• _EXTRACTED MATERIAL_

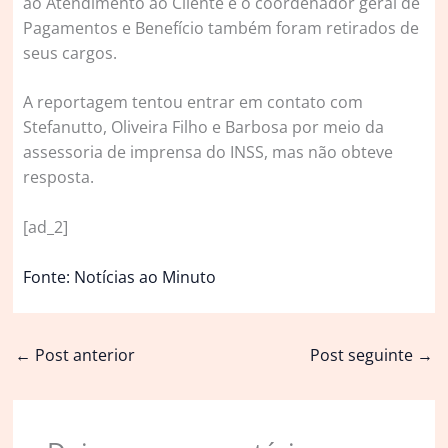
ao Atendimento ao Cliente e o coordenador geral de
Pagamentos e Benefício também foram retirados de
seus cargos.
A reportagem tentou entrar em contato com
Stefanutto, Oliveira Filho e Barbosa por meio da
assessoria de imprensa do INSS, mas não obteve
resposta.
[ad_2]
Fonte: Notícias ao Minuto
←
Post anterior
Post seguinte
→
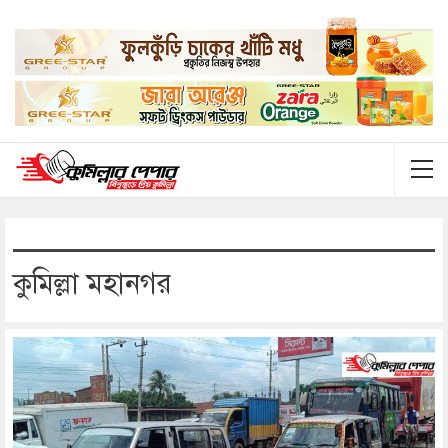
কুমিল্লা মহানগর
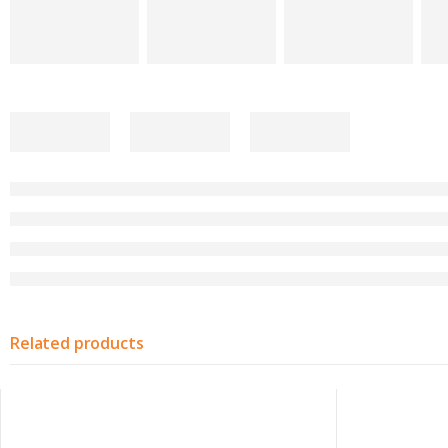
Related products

---

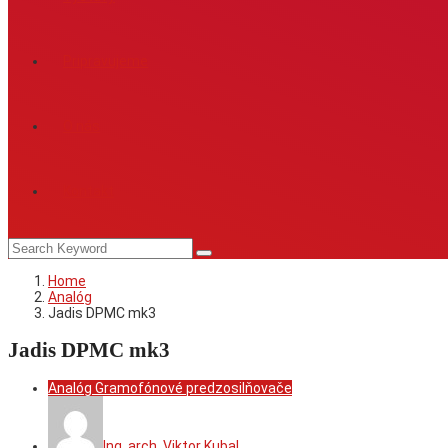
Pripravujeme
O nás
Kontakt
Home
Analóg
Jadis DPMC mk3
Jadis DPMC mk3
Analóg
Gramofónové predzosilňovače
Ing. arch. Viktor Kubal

• _WHAT NEEDS TO BE DONE_
Retype the records above, but only those lines that fall between the line containing "Gramofónové predzosilňovače" and the line containing "Ing. arch. Viktor Kubal", with both of those lines included, exactly as written.

• _EXERCISE SOLUTION_
Gramofónové predzosilňovače
Ing. arch. Viktor Kubal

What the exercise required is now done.